Problem description: Would you copy each line of the records that includes the word "secundum"?

Page-level text extractions:
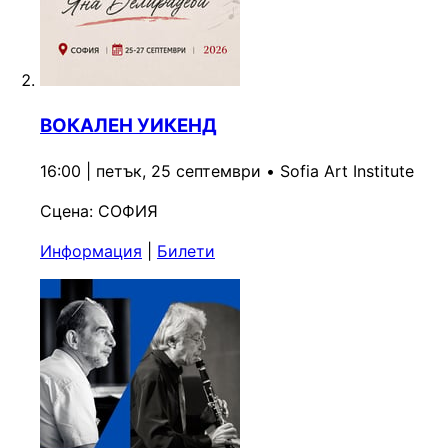
ВОКАЛЕН УИКЕНД
16:00 | петък, 25 септември
•
Sofia Art Institute
Сцена:
СОФИЯ
Информация
|
Билети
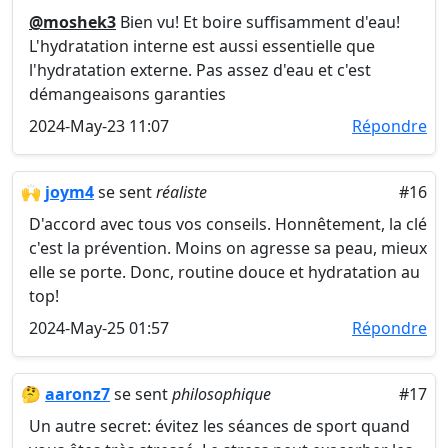
@moshek3
Bien vu! Et boire suffisamment d'eau!
L'hydratation interne est aussi essentielle que
l'hydratation externe. Pas assez d'eau et c'est
démangeaisons garanties
2024-May-23 11:07
Répondre
🙌
joym4
se sent
réaliste
#16
D'accord avec tous vos conseils. Honnêtement, la clé
c'est la prévention. Moins on agresse sa peau, mieux
elle se porte. Donc, routine douce et hydratation au
top!
2024-May-25 01:57
Répondre
🤔
aaronz7
se sent
philosophique
#17
Un autre secret: évitez les séances de sport quand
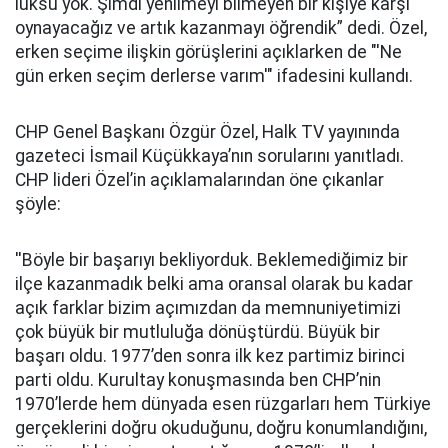
lüksü yok. Şimdi yenilmeyi bilmeyen bir kişiye karşı
oynayacağız ve artık kazanmayı öğrendik” dedi. Özel,
erken seçime ilişkin görüşlerini açıklarken de "'Ne
gün erken seçim derlerse varım'" ifadesini kullandı.
CHP Genel Başkanı Özgür Özel, Halk TV yayınında
gazeteci İsmail Küçükkaya’nın sorularını yanıtladı.
CHP lideri Özel’in açıklamalarından öne çıkanlar
şöyle:
''Böyle bir başarıyı bekliyorduk. Beklemediğimiz bir
ilçe kazanmadık belki ama oransal olarak bu kadar
açık farklar bizim açımızdan da memnuniyetimizi
çok büyük bir mutluluğa dönüştürdü. Büyük bir
başarı oldu. 1977’den sonra ilk kez partimiz birinci
parti oldu. Kurultay konuşmasında ben CHP’nin
1970’lerde hem dünyada esen rüzgarları hem Türkiye
gerçeklerini doğru okuduğunu, doğru konumlandığını,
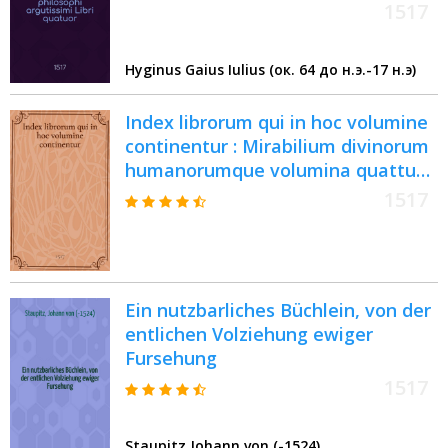
1517
Hyginus Gaius Iulius (ок. 64 до н.э.-17 н.э)
Index librorum qui in hoc volumine
continentur : Mirabilium divinorum
humanorumque volumina quattuor
Primum videlicet de mirabilibus
1517
Sacrae Scripturae, secundum de
mirabilibus propositionibus
beatissimi Pauli apostoli, tertium
de propugnaculo religionis
Ein nutzbarliches Büchlein, von der
christianae, quartum de mirabilibus
entlichen Volziehung ewiger
mundi secundum Ptholomeum.
Fursehung
Vol.3 : Tertium volumen ; Primus
apologeticus adversum gentes ;
1517
Secundus in iudeos ; Tertius contra
hereticos ; Quart[us] adversus
Staupitz Johann von (-1524)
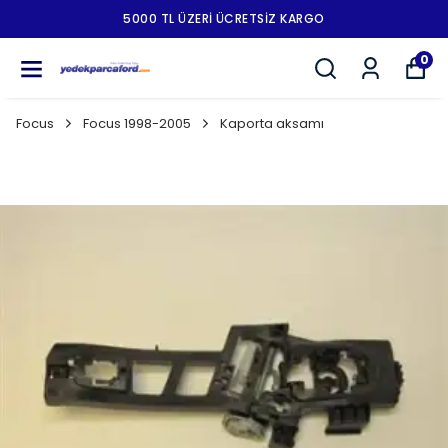
5000 TL ÜZERI ÜCRETSIZ KARGO
0
Focus
Focus 1998-2005
Kaporta aksamı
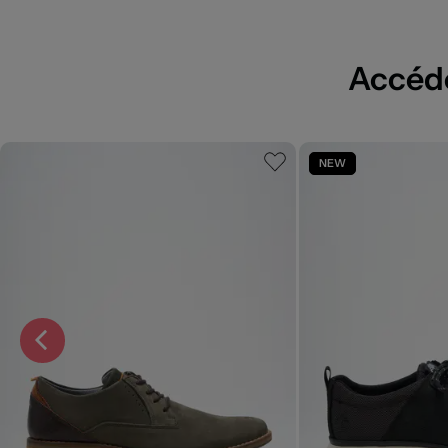
Accédez
NEW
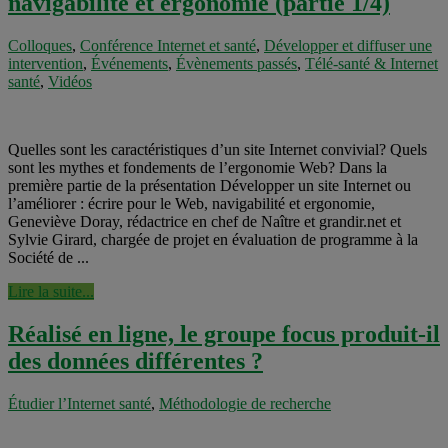
navigabilité et ergonomie (partie 1/4)
Colloques
,
Conférence Internet et santé
,
Développer et diffuser une
intervention
,
Événements
,
Évènements passés
,
Télé-santé & Internet
santé
,
Vidéos
Quelles sont les caractéristiques d’un site Internet convivial? Quels
sont les mythes et fondements de l’ergonomie Web? Dans la
première partie de la présentation Développer un site Internet ou
l’améliorer : écrire pour le Web, navigabilité et ergonomie,
Geneviève Doray, rédactrice en chef de Naître et grandir.net et
Sylvie Girard, chargée de projet en évaluation de programme à la
Société de ...
Lire la suite...
Réalisé en ligne, le groupe focus produit-il
des données différentes ?
Étudier l’Internet santé
,
Méthodologie de recherche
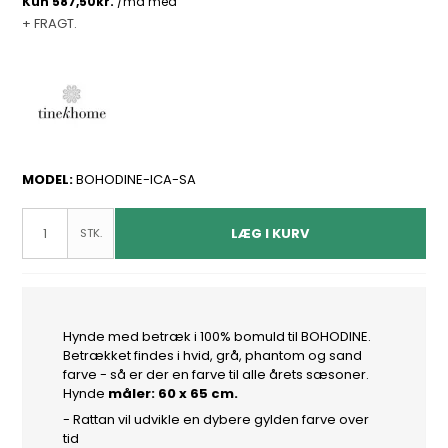
+ FRAGT.
MODEL:
BOHODINE-ICA-SA
LÆG I KURV
STK.
Hynde med betræk i 100% bomuld til BOHODINE.
Betrækket findes i hvid, grå, phantom og sand
farve - så er der en farve til alle årets sæsoner.
Hynde
m
å
ler: 60 x 65 cm.
- Rattan vil udvikle en dybere gylden farve over
tid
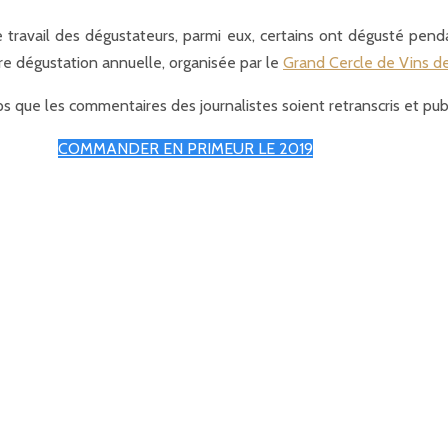
 travail des dégustateurs, parmi eux, certains ont dégusté penda
re dégustation annuelle, organisée par le
Grand Cercle de Vins d
s que les commentaires des journalistes soient retranscris et publ
COMMANDER EN PRIMEUR LE 2019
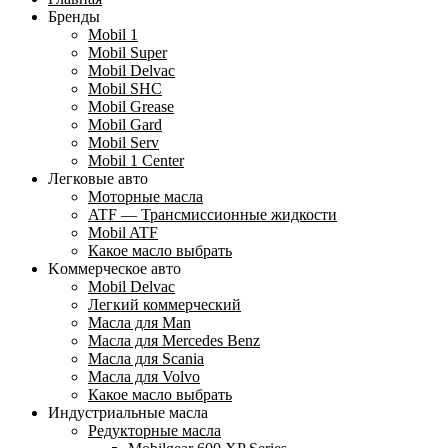
Бренды
Mobil 1
Mobil Super
Mobil Delvac
Mobil SHC
Mobil Grease
Mobil Gard
Mobil Serv
Mobil 1 Center
Легковые авто
Моторные масла
ATF — Трансмиссионные жидкости
Mobil ATF
Какое масло выбрать
Kоммерческое авто
Mobil Delvac
Легкий коммерческий
Масла для Man
Масла для Mercedes Benz
Масла для Scania
Масла для Volvo
Какое масло выбрать
Индустриальные масла
Редукторные масла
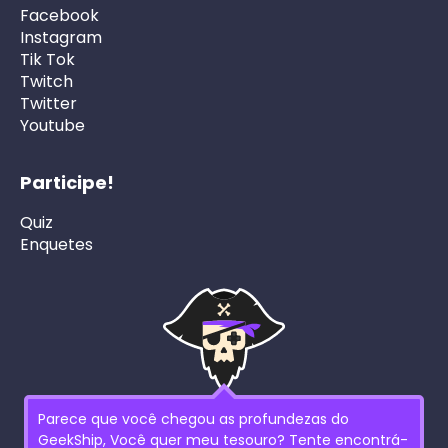
Facebook
Instagram
Tik Tok
Twitch
Twitter
Youtube
Participe!
Quiz
Enquetes
Parece que você chegou as profundezas do
GeekShip, Você quer meu tesouro? Tente encontrá-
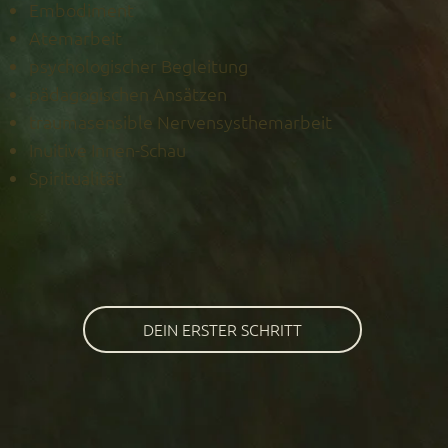
Embodiment
Atemarbeit
psychologischer Begleitung
pädagogischen Ansätzen
traumasensible Nervensysthemarbeit
Inuitive Innen-Schau
Spiritualität
DEIN ERSTER SCHRITT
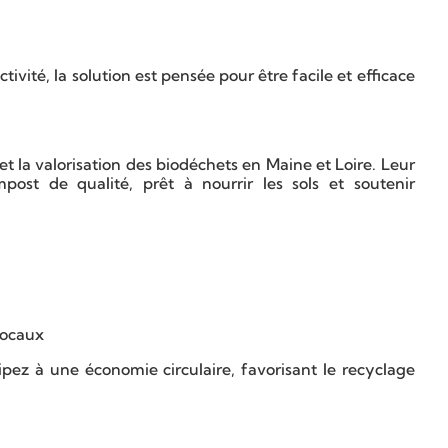
vité, la solution est pensée pour être facile et efficace
t la valorisation des biodéchets en Maine et Loire. Leur
post de qualité, prêt à nourrir les sols et soutenir
locaux
ipez à une économie circulaire, favorisant le recyclage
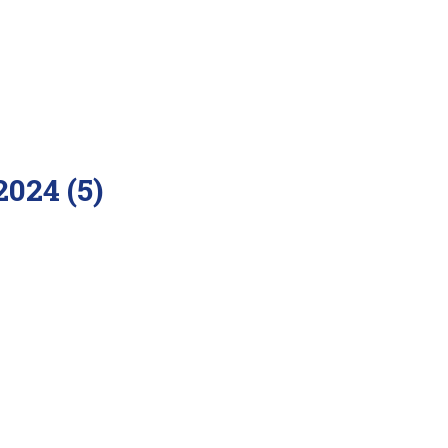
024 (5)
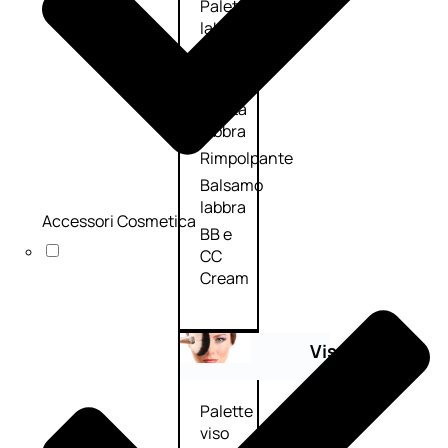
Palette
labbra
Rossetto
Gloss
Matita
labbra
Rimpolpante
Balsamo
labbra
Accessori Cosmetica
BB e
CC
Cream
Viso
Palette
viso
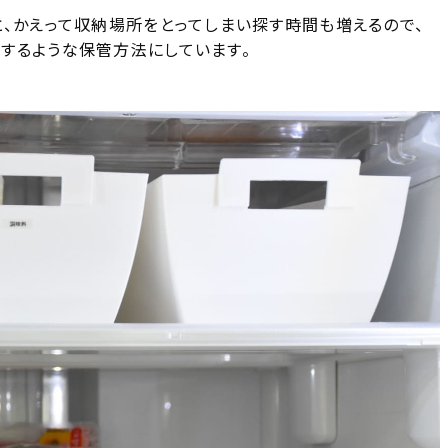
と、かえって収納場所をとってしまい探す時間も増えるので、
するような保管方法にしています。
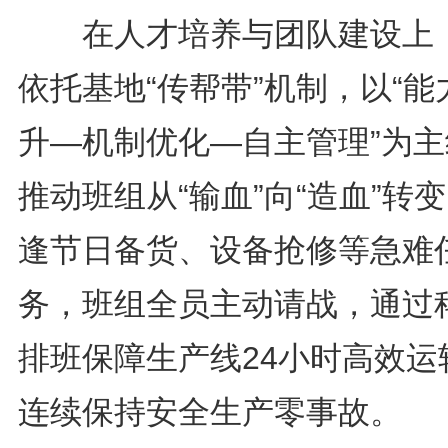
在人才培养与团队建设上
依托基地“传帮带”机制，以“能
升—机制优化—自主管理”为主
推动班组从“输血”向“造血”转
逢节日备货、设备抢修等急难
务，班组全员主动请战，通过
排班保障生产线24小时高效运
连续保持安全生产零事故。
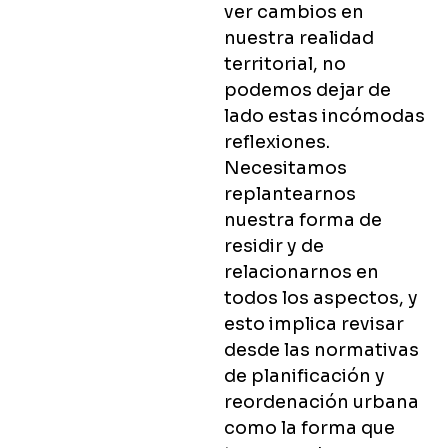
ver cambios en
nuestra realidad
territorial, no
podemos dejar de
lado estas incómodas
reflexiones.
Necesitamos
replantearnos
nuestra forma de
residir y de
relacionarnos en
todos los aspectos, y
esto implica revisar
desde las normativas
de planificación y
reordenación urbana
como la forma que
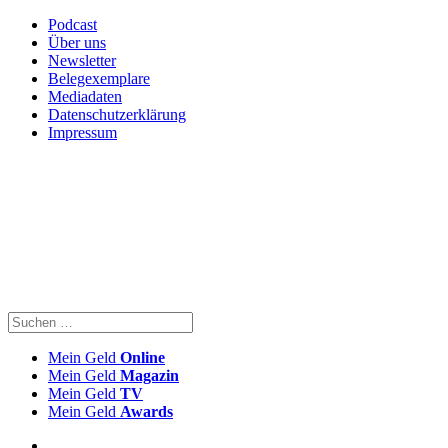
Podcast
Über uns
Newsletter
Belegexemplare
Mediadaten
Datenschutzerklärung
Impressum
Mein Geld
Online
Mein Geld
Magazin
Mein Geld
TV
Mein Geld
Awards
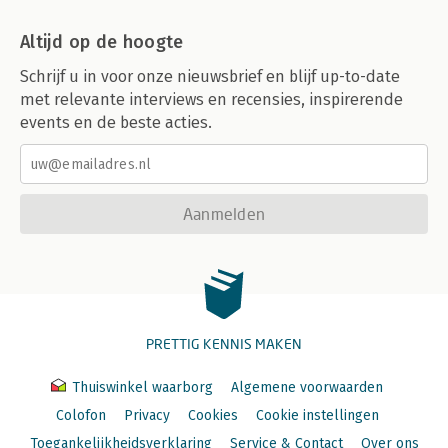
Altijd op de hoogte
Schrijf u in voor onze nieuwsbrief en blijf up-to-date
met relevante interviews en recensies, inspirerende
events en de beste acties.
Aanmelden
PRETTIG KENNIS MAKEN
Thuiswinkel waarborg
Algemene voorwaarden
Colofon
Privacy
Cookies
Cookie instellingen
Toegankelijkheidsverklaring
Service & Contact
Over ons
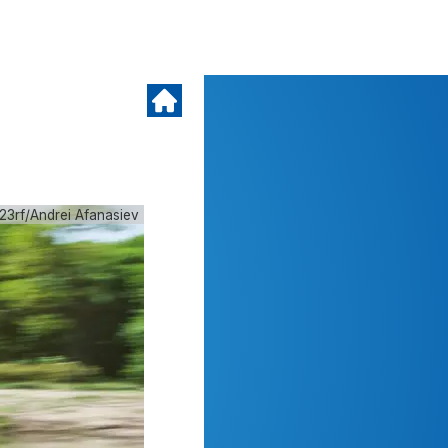
23rf/Andrei Afanasiev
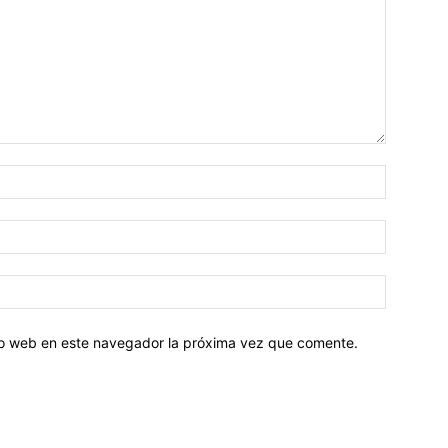
tio web en este navegador la próxima vez que comente.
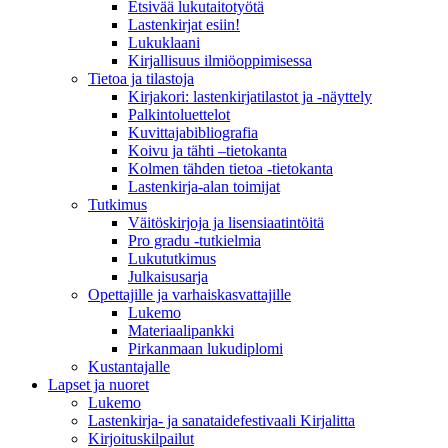
Etsivää lukutaitotyötä
Lastenkirjat esiin!
Lukuklaani
Kirjallisuus ilmiöoppimisessa
Tietoa ja tilastoja
Kirjakori: lastenkirjatilastot ja -näyttely
Palkintoluettelot
Kuvittaja­bibliografia
Koivu ja tähti –tietokanta
Kolmen tähden tietoa -tietokanta
Lastenkirja-alan toimijat
Tutkimus
Väitöskirjoja ja lisensiaatintöitä
Pro gradu -tutkielmia
Lukututkimus
Julkaisusarja
Opettajille ja varhaiskasvattajille
Lukemo
Materiaalipankki
Pirkanmaan lukudiplomi
Kustantajalle
Lapset ja nuoret
Lukemo
Lastenkirja- ja sanataidefestivaali Kirjalitta
Kirjoituskilpailut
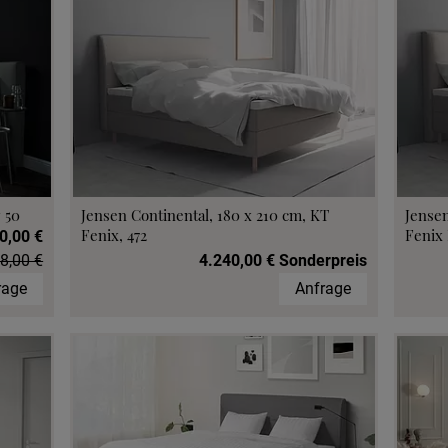
 50
Jensen Continental, 180 x 210 cm, KT
Jensen
Fenix, 472
Fenix 
0,00 €
8,00 €
4.240,00 € Sonderpreis
rage
Anfrage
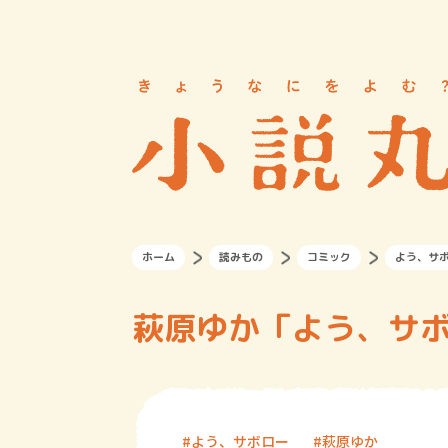
ホーム
読みもの
コミック
よう、サ
萩原ゆか「よう、サボ
よう、サボロー
萩原ゆか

Written answer:
Sacrae Scripturae, secundum de
mundi secundum Ptholomeum.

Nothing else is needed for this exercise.